* JOB ITEM:
Reproduce the material below verbatim, leaving out the pictures.

+ + + + +

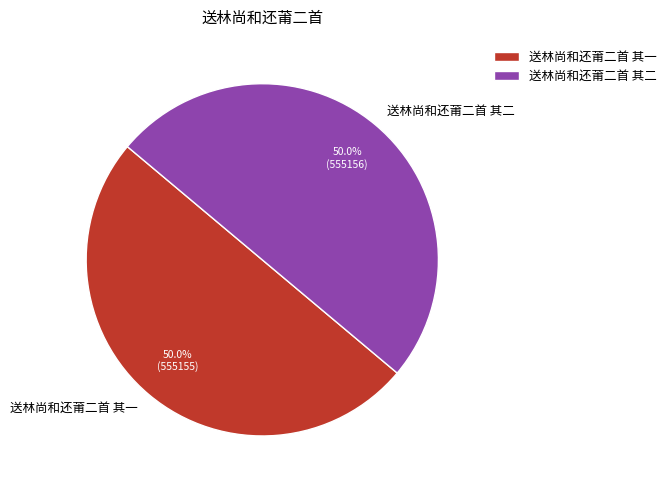

What is the ratio of the value at 送林尚和还莆二首 其二 to the value at 送林尚和还莆二首 其一?

1.0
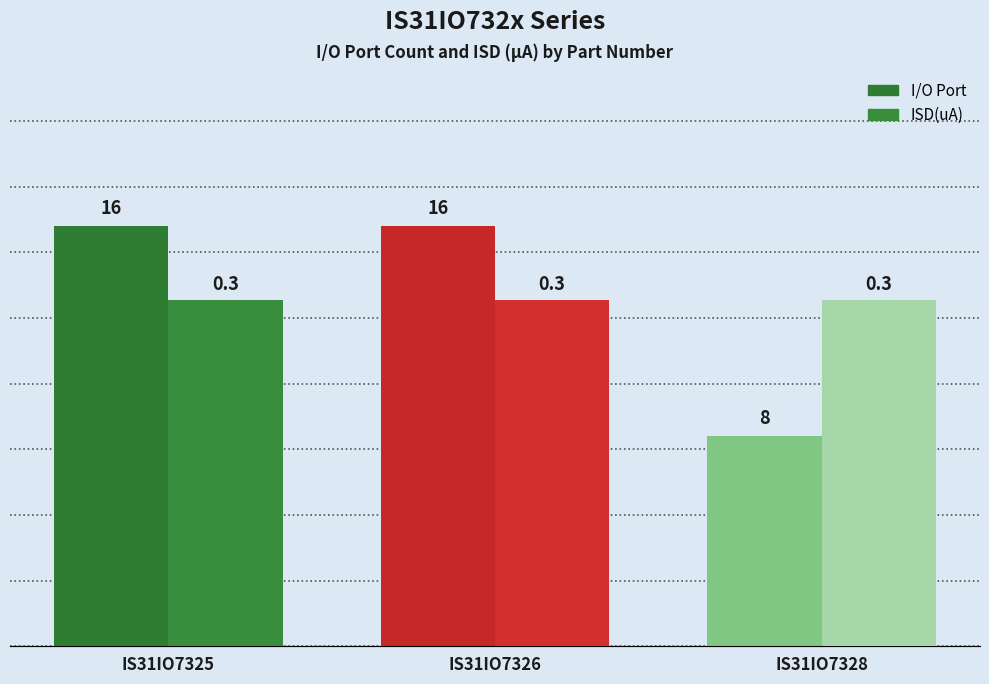

Reading left to right, transcribe all the data shown in this chart.

I/O Port: IS31IO7325=16.0	IS31IO7326=16.0	IS31IO7328=8.0
ISD(uA): IS31IO7325=0.3	IS31IO7326=0.3	IS31IO7328=0.3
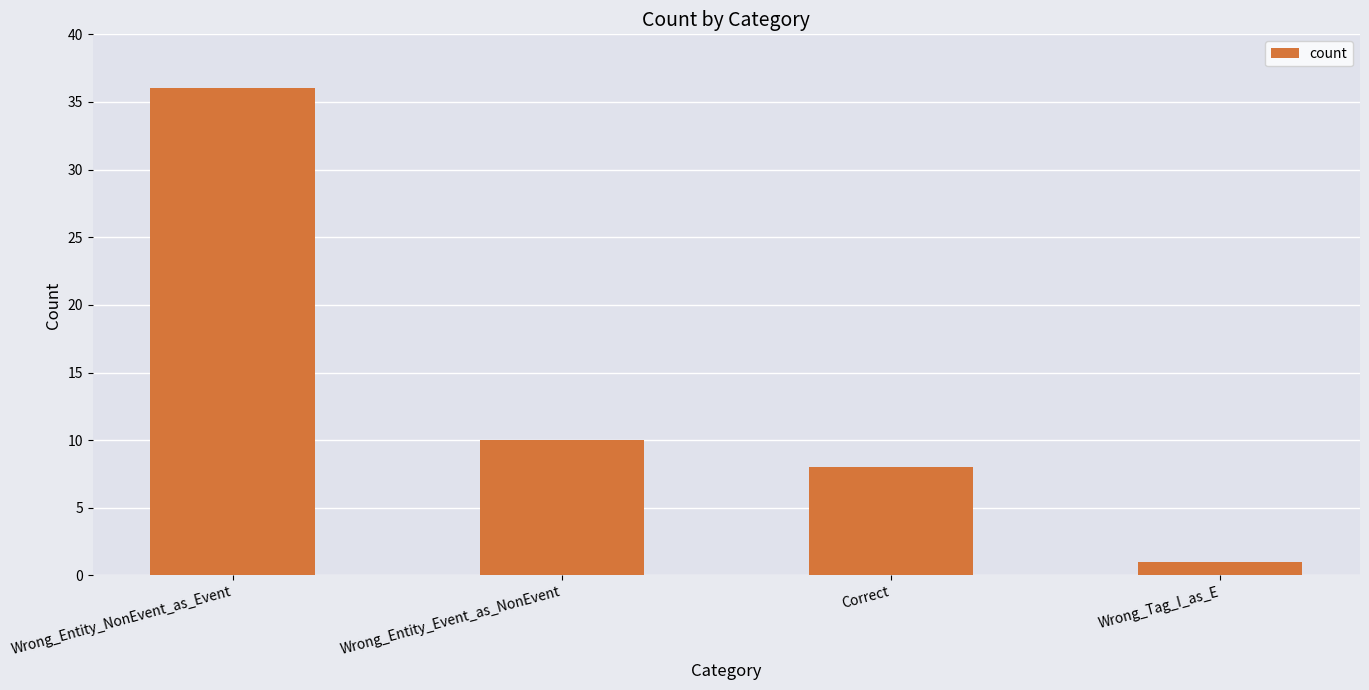

Count the number of categories in the chart.

4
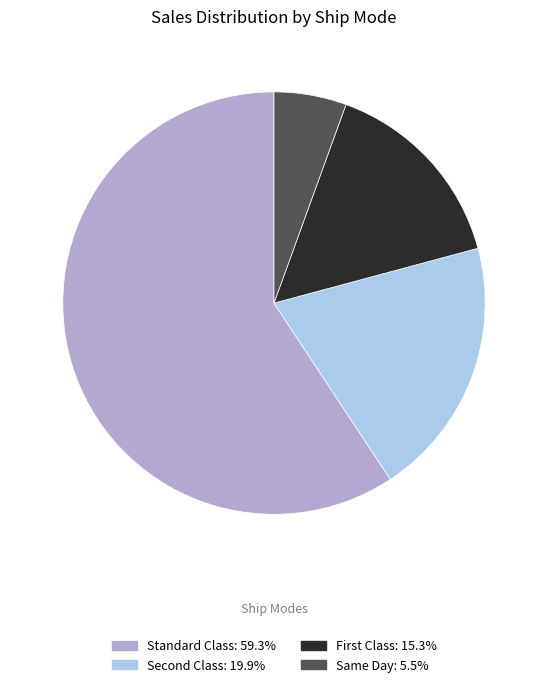

Is there a majority slice in this chart?

Yes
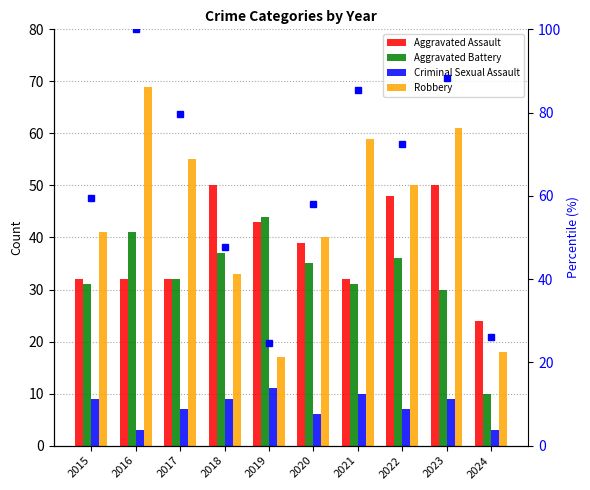

Which category has the lowest value in the Aggravated Battery series?

2024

+ + + + +

* OUTPUT BELOW:
What is the ratio of the value at 送林尚和还莆二首 其二 to the value at 送林尚和还莆二首 其一?

1.0

Reading left to right, transcribe all the data shown in this chart.

I/O Port: IS31IO7325=16.0	IS31IO7326=16.0	IS31IO7328=8.0
ISD(uA): IS31IO7325=0.3	IS31IO7326=0.3	IS31IO7328=0.3

Count the number of categories in the chart.

4

Is there a majority slice in this chart?

Yes

Which category has the lowest value in the Aggravated Battery series?

2024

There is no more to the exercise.